Screening the overall population for mutations in the genes BRCA1 and BRCA2 that can cause breast and ovarian cancer is cost-effective in wealthier countries, from the viewpoint of both payers and society, an economic analysis study suggests.
But these screenings are still too expensive to be cost-effective in less wealthy countries under such an analysis.
“We must invest in cancer prevention — this is what will save most lives and also be cost effective within cash-strapped healthcare systems,” Athena Lamnisos, CEO of the U.K. charity Eve Appeal, which supported the study, said in a press release.
The study, “Economic Evaluation of Population-Based BRCA1/BRCA2 Mutation Testing across Multiple Countries and Health Systems,” was published in Cancers.
Inheritable mutations in BRCA1 and BRCA2 cause up to a fifth of ovarian cancers and about 6% of breast cancers. Identifying these mutations in people before they develop cancer can be key, because it opens a possibility of preventative treatments and/or increased screening.
Current global guidelines recommend that testing for these mutations should be done only in individuals with a family history of breast or ovarian cancer, and those who meet certain specific clinical criteria.
However, such limits risk missing a substantial number of mutation carriers though a lack of testing. In fact, less than half of mutation carriers fulfill current test criteria, and one previous study suggested that over 97% of mutation carriers in the U.K. remain unidentified.
In theory, more carriers would be detected with a broader screening strategy, but concerns about cost pose a major obstacle to undertaking such a screening strategy.
Researchers estimated the cost effectiveness of implementing population-wide screening for BRCA1 and BRCA2 mutations. Specifically, they calculated the incremental cost-effectiveness ratio (ICER), which is essentially a comparison of the cost and efficacy is associated with different interventions.
“Economic evaluation is important to weigh up costs and health effects of alternative health strategies, to help health policy decision making with respect to cost efficiency and resource allocation. For interventions to be sustainable, they need to be cost-effective and affordable,” the researchers wrote.
Cost-effectiveness was evaluated in three different settings: high-income countries (HICs; the U.K., U.S., and the Netherlands), upper-middle income countries (UMICs; China and Brazil), and low-middle income countries (LMICs; India). Their economic classification was determined using standards from the World Bank.
Costs were calculated from two perspectives: a payer perspective — which includes medical costs incurred by the health system or providers, such the costs of genetic testing, screening, prevention, and cancer treatment — and a societal perspective, which accounts for lost productivity and shortened lifespans.
From both perspectives, general population testing was cost-effective in HICs and UMICs, but not in LMIC. From a societal perspective, general population testing was estimated to be cost-saving, overall, in a HIC setting.
The researchers calculated that, for this strategy to be effective in a LMIC from a societal perspective, the cost of BRCA testing would need to fall to $172 per test. To be effective from a payer perspective, the cost would need to drop to $95. For the U.S., in comparison, testing cost-effectiveness was set at $1,577 for a societal perspective, and $1,417 from a payer perspective.
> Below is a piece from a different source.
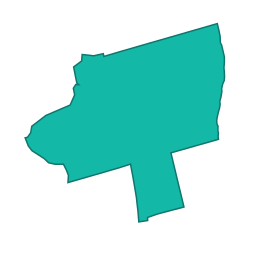 'Eua fo'ou, Eua, Tonga (Natural Earth projection), rotated 174°
{"feature_id": "48082658B68963423411416", "entity_name": "'Eua fo'ou", "entity_type": "district", "adm_level": 2, "iso_a3": "TON", "parent_name": "Tonga", "parent_adm1": "Eua", "projection": "natural_earth1", "projection_center": [-174.959, -21.373], "detail": "fine", "context": "isolated", "style": "filled", "palette": "teal", "viewbox_px": 256, "rotation_deg": 174, "n_neighbors": 0, "source": "geoboundaries", "source_scale": "gbopen_adm2", "svg_char_len": 1050}
<svg xmlns="http://www.w3.org/2000/svg" viewBox="0 0 256 256"><g transform="rotate(174 128 128)"><path d="M39.2,107.3L39.3,109.9L38.8,112.4L38.6,114.0L38.9,115.8L38.3,120.4L39.1,122.8L39.0,126.1L38.3,128.9L37.3,131.9L36.0,135.6L35.0,137.9L34.6,139.2L34.1,141.1L33.9,142.1L33.9,145.1L32.5,148.5L30.8,154.5L30.8,157.2L29.1,162.1L27.4,165.0L26.7,168.4L26.3,173.6L26.3,177.8L25.3,183.1L24.7,188.5L26.2,200.6L27.2,203.2L26.8,209.5L27.3,214.7L28.3,222.5L125.0,205.3L144.5,201.7L144.8,204.5L154.6,203.4L156.4,203.8L165.9,205.9L167.1,199.5L175.7,194.4L174.9,185.3L174.2,178.2L172.5,176.2L175.4,176.7L178.2,173.2L177.6,166.5L183.1,156.9L208.3,149.1L223.5,139.8L225.3,133.4L228.9,129.3L231.3,129.0L229.0,120.5L225.8,115.4L214.6,106.4L210.6,101.7L204.1,99.5L196.0,98.8L193.6,92.4L192.2,87.1L193.4,80.0L154.1,87.0L153.6,87.1L141.3,89.3L134.6,90.7L129.3,91.8L128.2,78.8L126.9,58.1L126.9,53.6L126.8,44.4L127.0,35.3L127.1,33.5L118.1,33.9L117.9,37.0L107.6,39.4L80.6,43.6L84.3,71.2L87.9,98.8L39.2,107.3Z" fill="#14b8a6" stroke="#0f766e" stroke-width="1.5"/></g></svg>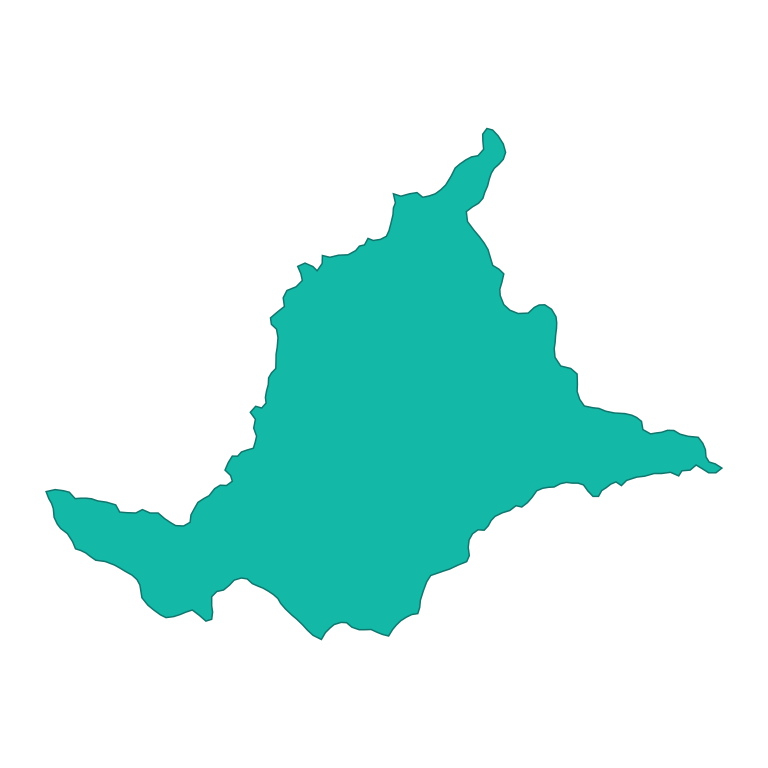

With current trends in testing costs, this may be achievable in the near future. “We are aware of Indian providers who offer BRCA testing for around $140/test. Genetic testing costs have fallen considerably over the last 5 years and remain on a downward trajectory,” the researchers wrote.
The researchers estimated that implementing mutation screening in the general population would prevent 2,319 to 2,666 cases of breast cancer and 327 to 449 ovarian cancer cases per one million women. In the U.S., this would translate to preventing an additional 269,089 breast cancer and 43,817 ovarian cancer cases, as well as 17,446 breast cancer 24,343 ovarian cancer deaths.
“General population BRCA testing can bring about a new paradigm for improving global cancer prevention,” Ranjit Manchanda, MD, PhD, a professor at Barts Cancer Institute and study co-author, said in the release. “Why do we need to wait for people to develop a preventable cancer to identify others in whom we can prevent cancer?”
“The evidence emerging from this study is an exciting step forward: we can stop cancer before it has a chance to start through broadening a simple genetic test to a wider population,” Lamnisos added.